I began to delve into Anglo-Saxon history and culture and shortly made a rather startling, if belated, discovery. I found that there was quite a bit of evidence that the pre-christian Anglo-Saxons, like all Northern European Germanic peoples, honored gods who shared ancestry with the deities of Norse mythology. At that moment something like a bell or gong went off in my head and I was hurtled back into the woods of my childhood, my drawings of one-eyed, Odinic heroes, the endless games of Dungeons and Dragons, reading Tolkien, watching Star Wars, my fascination with Loki during my adolescence--that feeling I had felt hints of again and again growing up and had striven so long and in so many ways to find again. Further, this feeling was now tied directly to my ancestry, providing me with something I had craved all along: a tradition. Not a borrowed tradition, but an honest-to-gods tradition of my own heritage.

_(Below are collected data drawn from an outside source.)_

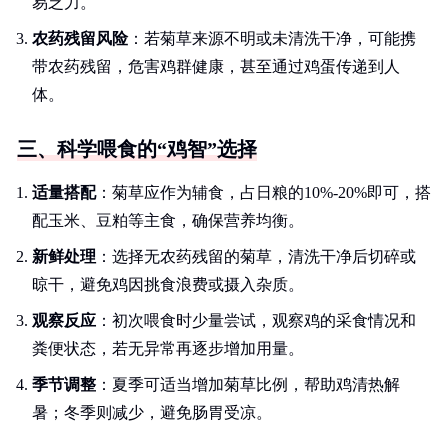
易乏力。
农药残留风险
：若菊草来源不明或未清洗干净，可能携
带农药残留，危害鸡群健康，甚至通过鸡蛋传递到人
体。
三、科学喂食的“鸡智”选择
适量搭配
：菊草应作为辅食，占日粮的10%-20%即可，搭
配玉米、豆粕等主食，确保营养均衡。
新鲜处理
：选择无农药残留的菊草，清洗干净后切碎或
晾干，避免鸡因挑食浪费或摄入杂质。
观察反应
：初次喂食时少量尝试，观察鸡的采食情况和
粪便状态，若无异常再逐步增加用量。
季节调整
：夏季可适当增加菊草比例，帮助鸡清热解
暑；冬季则减少，避免肠胃受凉。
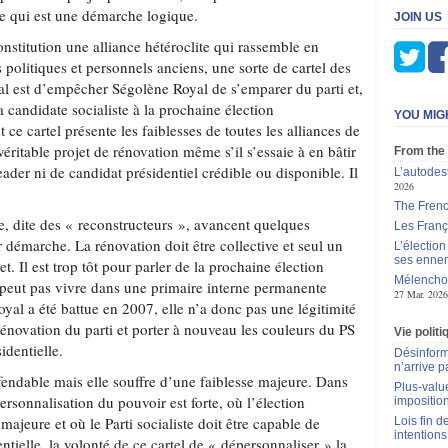
ce qui est une démarche logique.
JOIN US
constitution une alliance hétéroclite qui rassemble en
s politiques et personnels anciens, une sorte de cartel des
pal est d’empêcher Ségolène Royal de s’emparer du parti et,
a candidate socialiste à la prochaine élection
YOU MIG
nt ce cartel présente les faiblesses de toutes les alliances de
véritable projet de rénovation même s’il s’essaie à en bâtir
From the
leader ni de candidat présidentiel crédible ou disponible. Il
L’autodes
2026
The Frenc
ce, dite des « reconstructeurs », avancent quelques
Les França
 démarche. La rénovation doit être collective et seul un
L’élection
ses enne
et. Il est trop tôt pour parler de la prochaine élection
Mélenchon
ne peut pas vivre dans une primaire interne permanente
27 Mar. 2026
yal a été battue en 2007, elle n’a donc pas une légitimité
énovation du parti et porter à nouveau les couleurs du PS
Vie polit
identielle.
Désinform
n’arrive p
fendable mais elle souffre d’une faiblesse majeure. Dans
Plus-value
ersonnalisation du pouvoir est forte, où l’élection
impositio
n majeure et où le Parti socialiste doit être capable de
Lois fin de
intentions
ntielle, la volonté de ce cartel de « dépersonnaliser » la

And then I discovered that there were others like me who felt this same call and that many of them had been gathering in various loose organizations since the early seventies, and eventually developed a rich and varied online culture. Specific terms for this folkway (we usually don’t like the term ‘religion’ since the idea of separating identifiably ‘religious’ elements out of a culture is a relatively modern, monotheist/secular concept, and when you say ‘religion’ most people hear ‘monotheism’,) include such exotic sounding names as Asatru, Fyrn Sidu, Theodism, and others. These terms also imply different practices and ethnic divisions, but the blanket term is “heathenry,” and all of the above practitioners would likely consider themselves ‘heathens’ no matter what their differences were.

So I have officially considered myself a heathen for the past six years or so, (though I would say I have been an unofficial heathen since my days back in the woods,) and have been slowly learning and exploring what it means to be a polytheist in the modern world. This path has had profound implications for my relationships to my own mind and body, my family, my community, the natural world, my politics, and, perhaps most important in heathenry, my everyday actions--my deeds. In short, I am at home in my own skin and the world in a way I only dreamed of in the past. This, in my opinion, is the real purpose of “religion”; it was never meant as some kind of purely empirical statement, despite what atheists and fundamentalists (and fundamentalist atheists) may think and say.

You will find plenty of information on the Internet regarding heathenry. There is no central authority or official dogma, so take everything you read with a grain of salt. (Also be aware that, to the dismay of most us, there are certain rather loud groups of people with a distorted view of history struggling with the difference between cultural pride and the politics of racism who call themselves “heathen.”) As for myself, I have not been much for ritual up to this point, though I have done quite a bit of research on ritual in many cultures. I like to say that my altar is the world and deeds are my sacrifice. However, I have become more and more interested in developing a more ritualized relationship to heathenry. I will have more to say about ritual in future posts. Despite my lack of ritual modes of expressing them, I do have relationships with gods and spirits, but I have a rather complex, non-supernatural way of seeing these entities, and explaining, sharing and listening to others about these ideas is the reason I began this blog. Which brings us to the end of of one story, and the beginning of what I hope to be many more.